- Task prompt:
Please copy each line below that contains the string "subtitle".

- Data extract:
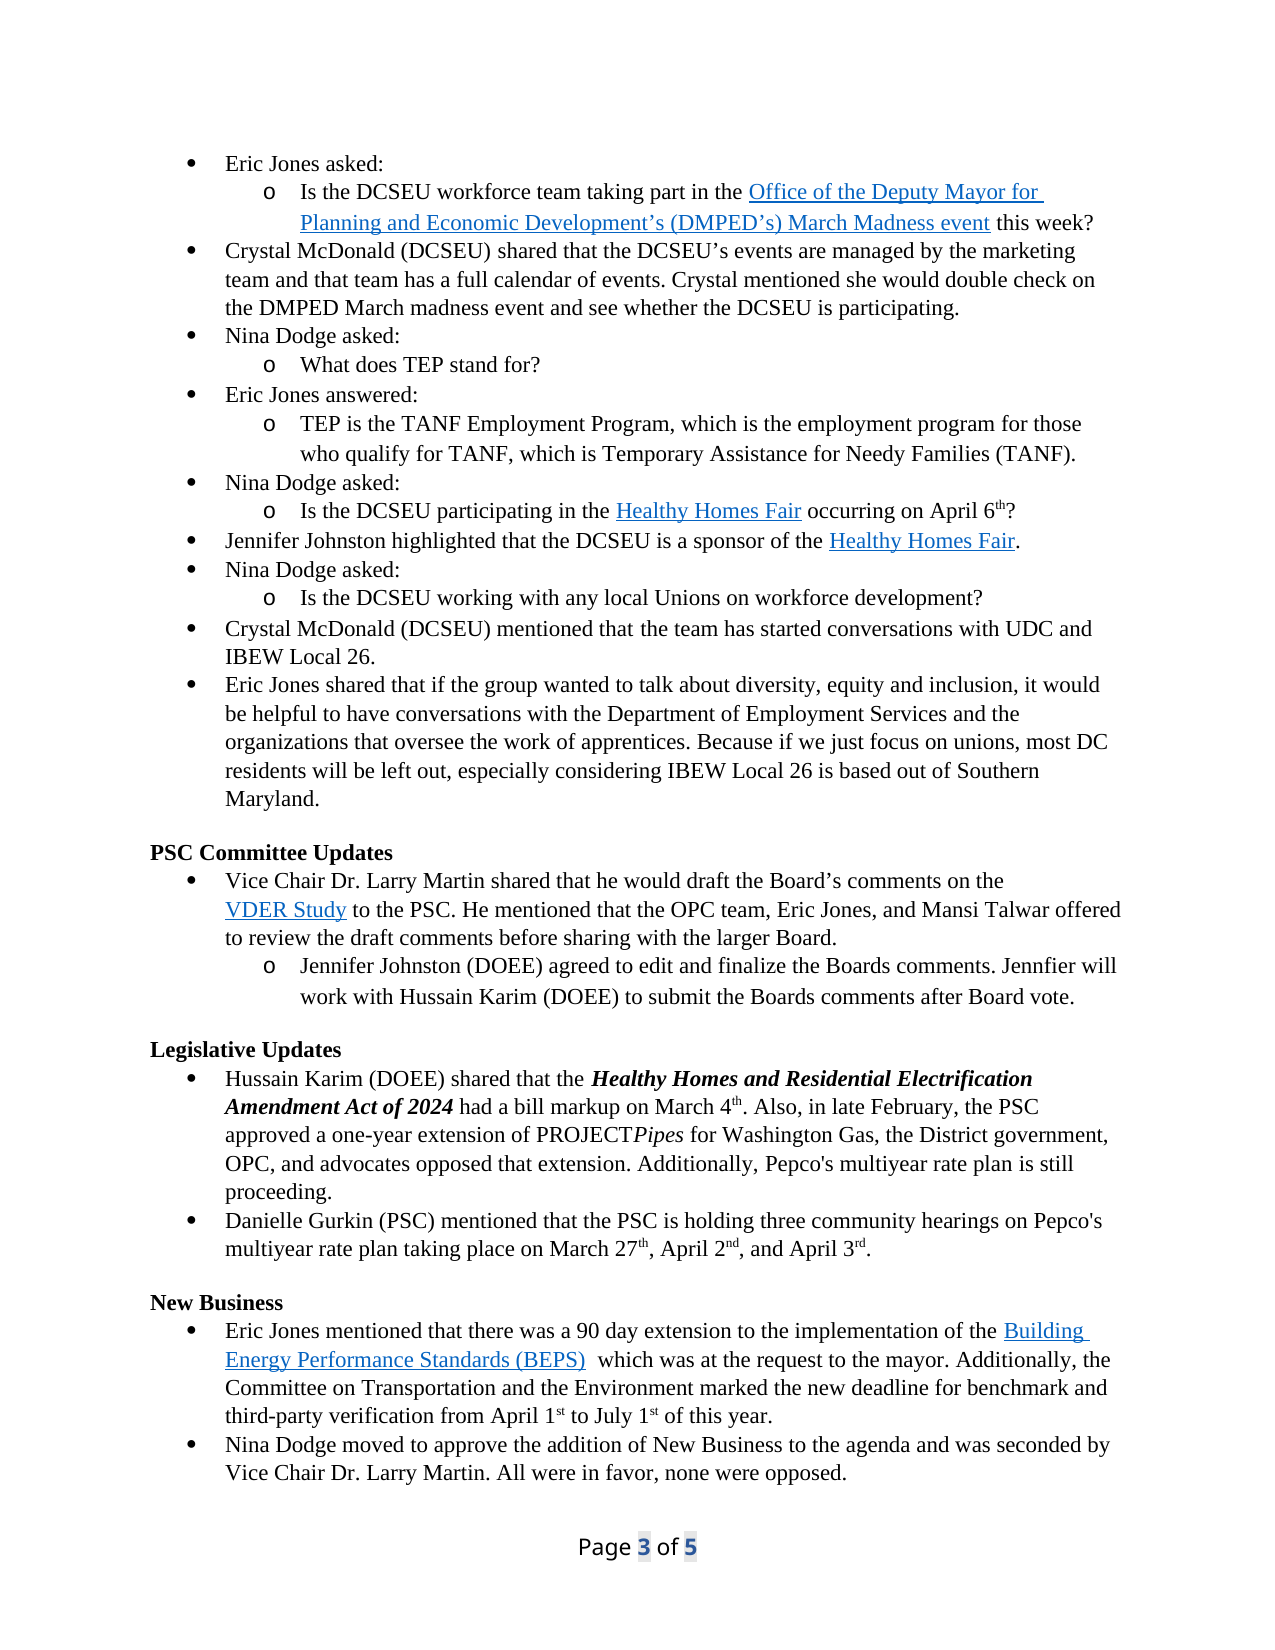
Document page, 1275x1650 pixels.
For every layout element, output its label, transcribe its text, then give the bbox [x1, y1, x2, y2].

list Nina Dodge asked: [187, 468, 1125, 495]
subtitle Legislative Updates [150, 1036, 1125, 1063]
list Eric Jones shared that if the group wanted to talk about diversity, equity and inclusion, it would be helpful to have conversations with the Department of Employment Services and the organizations that oversee the work of apprentices. Because if we just focus on unions, most DC residents will be left out, especially considering IBEW Local 26 is based out of Southern Maryland. [187, 672, 1125, 812]
list Eric Jones answered: [187, 381, 1125, 408]
list Crystal McDonald (DCSEU) mentioned that the team has started conversations with UDC and IBEW Local 26. [187, 615, 1125, 669]
list Nina Dodge asked: [187, 556, 1125, 582]
list Nina Dodge moved to approve the addition of New Business to the agenda and was seconded by Vice Chair Dr. Larry Martin. All were in favor, none were opposed. [187, 1431, 1125, 1486]
list Nina Dodge asked: [187, 322, 1125, 349]
list What does TEP stand for? [262, 351, 1125, 379]
list Jennifer Johnston highlighted that the DCSEU is a sponsor of the Healthy Homes Fair. [187, 527, 1125, 554]
subtitle New Business [150, 1289, 1125, 1315]
list Is the DCSEU working with any local Unions on workforce development? [262, 584, 1125, 612]
list Is the DCSEU participating in the Healthy Homes Fair occurring on April 6th? [262, 497, 1125, 525]
list Vice Chair Dr. Larry Martin shared that he would draft the Board’s comments on the VDER Study to the PSC. He mentioned that the OPC team, Eric Jones, and Mansi Talwar offered to review the draft comments before sharing with the larger Board. [187, 867, 1125, 950]
list Eric Jones mentioned that there was a 90 day extension to the implementation of the Building Energy Performance Standards (BEPS) which was at the request to the mayor. Additionally, the Committee on Transportation and the Environment marked the new deadline for benchmark and third-party verification from April 1st to July 1st of this year. [187, 1317, 1125, 1429]
list TEP is the TANF Employment Program, which is the employment program for those who qualify for TANF, which is Temporary Assistance for Needy Families (TANF). [262, 410, 1125, 466]
list Crystal McDonald (DCSEU) shared that the DCSEU’s events are managed by the marketing team and that team has a full calendar of events. Crystal mentioned she would double check on the DMPED March madness event and see whether the DCSEU is participating. [187, 237, 1125, 320]
list Jennifer Johnston (DOEE) agreed to edit and finalize the Boards comments. Jennfier will work with Hussain Karim (DOEE) to submit the Boards comments after Board vote. [262, 952, 1125, 1009]
list Hussain Karim (DOEE) shared that the Healthy Homes and Residential Electrification Amendment Act of 2024 had a bill markup on March 4th. Also, in late February, the PSC approved a one-year extension of PROJECTPipes for Washington Gas, the District government, OPC, and advocates opposed that extension. Additionally, Pepco's multiyear rate plan is still proceeding. [187, 1065, 1125, 1205]
list Is the DCSEU workforce team taking part in the Office of the Deputy Mayor for Planning and Economic Development’s (DMPED’s) March Madness event this week? [262, 178, 1125, 235]
subtitle PSC Committee Updates [150, 839, 1125, 865]
list Danielle Gurkin (PSC) mentioned that the PSC is holding three community hearings on Pepco's multiyear rate plan taking place on March 27th, April 2nd, and April 3rd. [187, 1207, 1125, 1262]
list Eric Jones asked: [187, 150, 1125, 176]
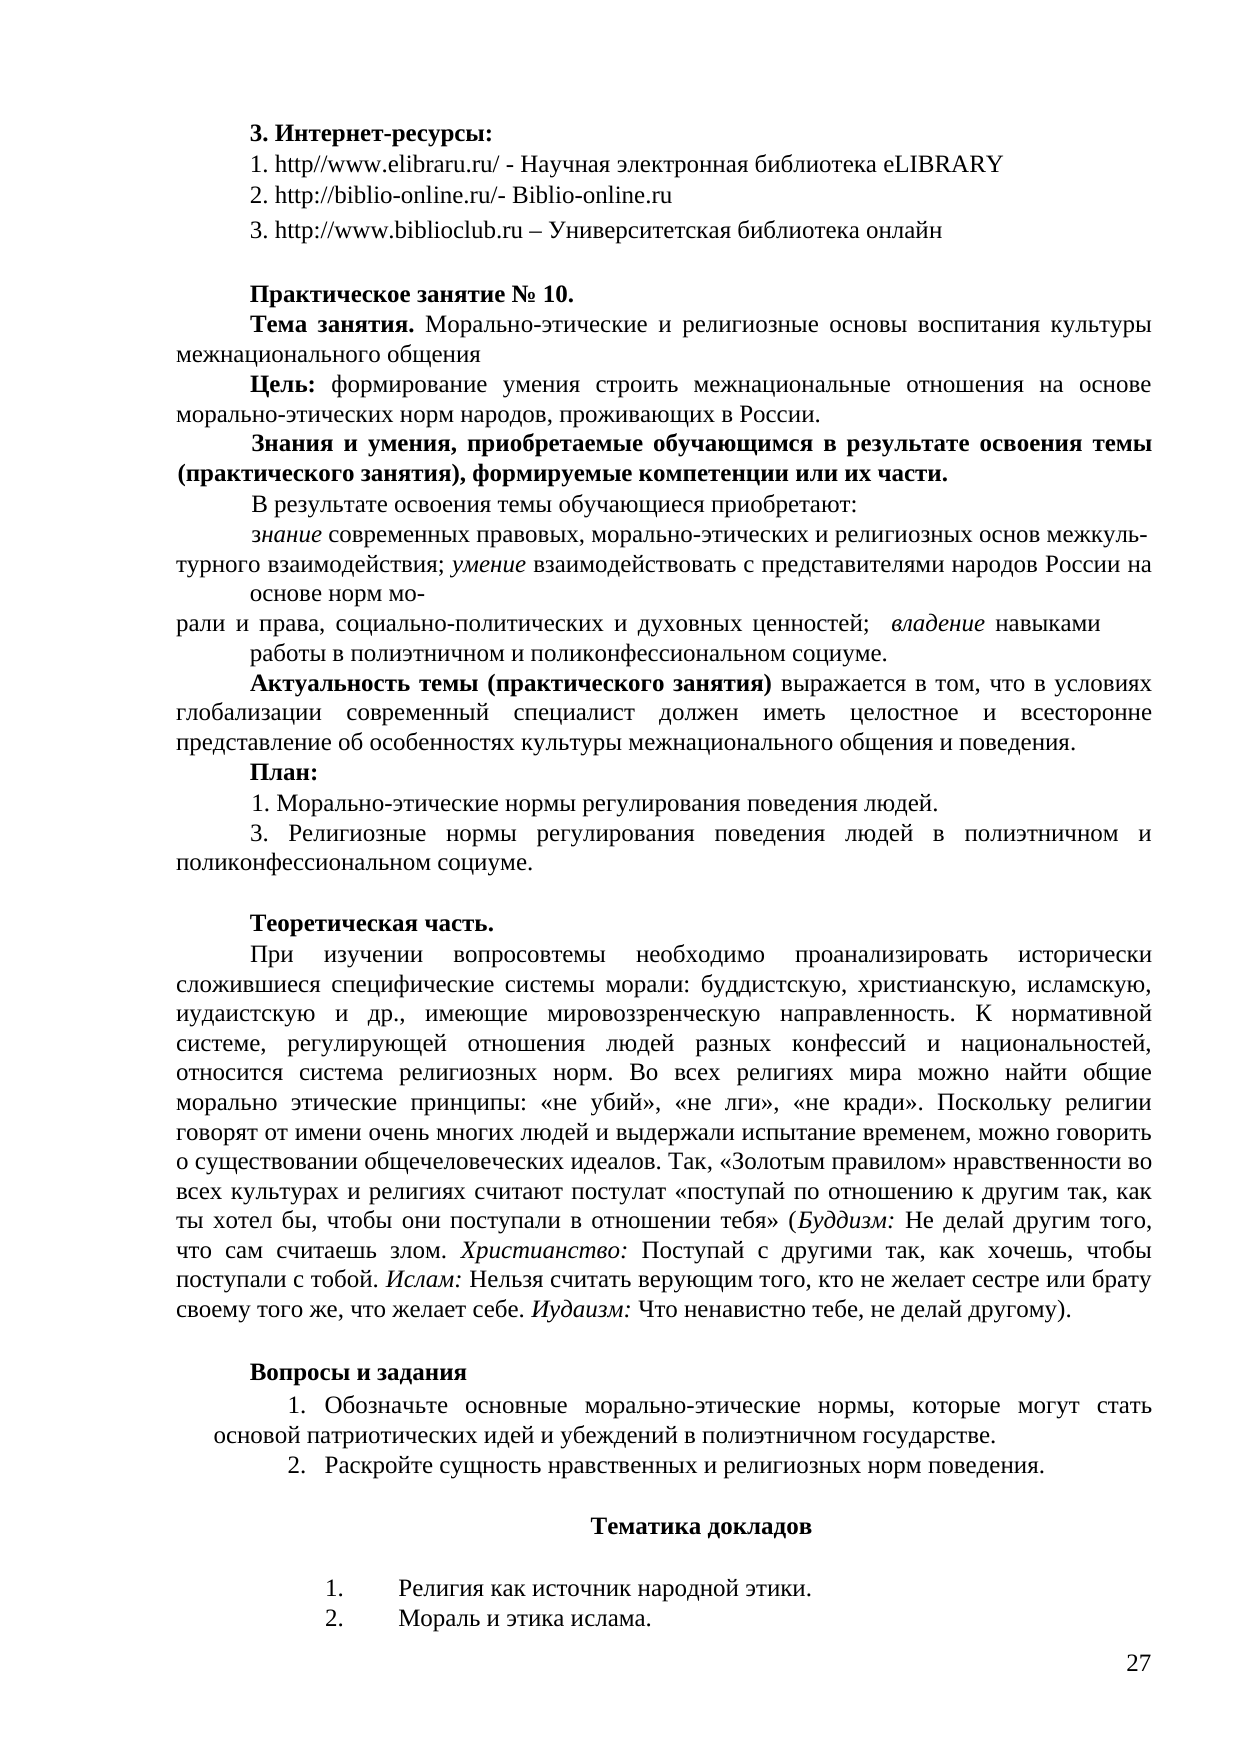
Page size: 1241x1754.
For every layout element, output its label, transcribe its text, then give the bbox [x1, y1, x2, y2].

text 3. Интернет-ресурсы: [249, 118, 1153, 147]
text При изучении вопросовтемы необходимо проанализировать исторически сложившиеся специфические системы морали: буддистскую, христианскую, исламскую, иудаистскую и др., имеющие мировоззренческую направленность. К нормативной системе, регулирующей отношения людей разных конфессий и национальностей, относится система религиозных норм. Во всех религиях мира можно найти общие морально этические принципы: «не убий», «не лги», «не кради». Поскольку религии говорят от имени очень многих людей и выдержали испытание временем, можно говорить о существовании общечеловеческих идеалов. Так, «Золотым правилом» нравственности во всех культурах и религиях считают постулат «поступай по отношению к другим так, как ты хотел бы, чтобы они поступали в отношении тебя» (Буддизм: Не делай другим того, что сам считаешь злом. Христианство: Поступай с другими так, как хочешь, чтобы поступали с тобой. Ислам: Нельзя считать верующим того, кто не желает сестре или брату своему того же, что желает себе. Иудаизм: Что ненавистно тебе, не делай другому). [176, 939, 1152, 1323]
text рали и права, социально-политических и духовных ценностей; владение навыками работы в полиэтничном и поликонфессиональном социуме. [176, 608, 1101, 667]
text План: [249, 757, 1153, 786]
subtitle Тематика докладов [246, 1511, 1157, 1539]
list Религия как источник народной этики. [251, 1573, 1152, 1602]
text 3. Религиозные нормы регулирования поведения людей в полиэтничном и поликонфессиональном социуме. [176, 818, 1152, 876]
text Актуальность темы (практического занятия) выражается в том, что в условиях глобализации современный специалист должен иметь целостное и всесторонне представление об особенностях культуры межнационального общения и поведения. [176, 668, 1152, 756]
list http//www.elibraru.ru/ - Научная электронная библиотека eLIBRARY [249, 149, 1154, 178]
text турного взаимодействия; умение взаимодействовать с представителями народов России на основе норм мо- [176, 549, 1152, 607]
text Вопросы и задания [249, 1357, 1153, 1386]
list Раскройте сущность нравственных и религиозных норм поведения. [213, 1450, 1152, 1479]
text Практическое занятие № 10. [249, 279, 1153, 307]
text В результате освоения темы обучающиеся приобретают: [251, 489, 1152, 518]
text Цель: формирование умения строить межнациональные отношения на основе морально-этических норм народов, проживающих в России. [176, 369, 1152, 427]
text Теоретическая часть. [249, 908, 1153, 937]
list Обозначьте основные морально-этические нормы, которые могут стать основой патриотических идей и убеждений в полиэтничном государстве. [213, 1390, 1152, 1449]
text Знания и умения, приобретаемые обучающимся в результате освоения темы (практического занятия), формируемые компетенции или их части. [177, 428, 1153, 487]
list http://www.biblioclub.ru – Университетская библиотека онлайн [249, 211, 1154, 244]
list http://biblio-online.ru/- Biblio-online.ru [249, 180, 1154, 209]
text знание современных правовых, морально-этических и религиозных основ межкуль- [251, 519, 1152, 548]
list Мораль и этика ислама. [251, 1603, 1152, 1632]
text 1. Морально-этические нормы регулирования поведения людей. [251, 788, 1152, 817]
text Тема занятия. Морально-этические и религиозные основы воспитания культуры межнационального общения [176, 309, 1152, 368]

- Response area:
subtitle Legislative Updates [150, 1036, 1125, 1063]
subtitle New Business [150, 1289, 1125, 1315]
subtitle PSC Committee Updates [150, 839, 1125, 865]
subtitle Тематика докладов [246, 1511, 1157, 1539]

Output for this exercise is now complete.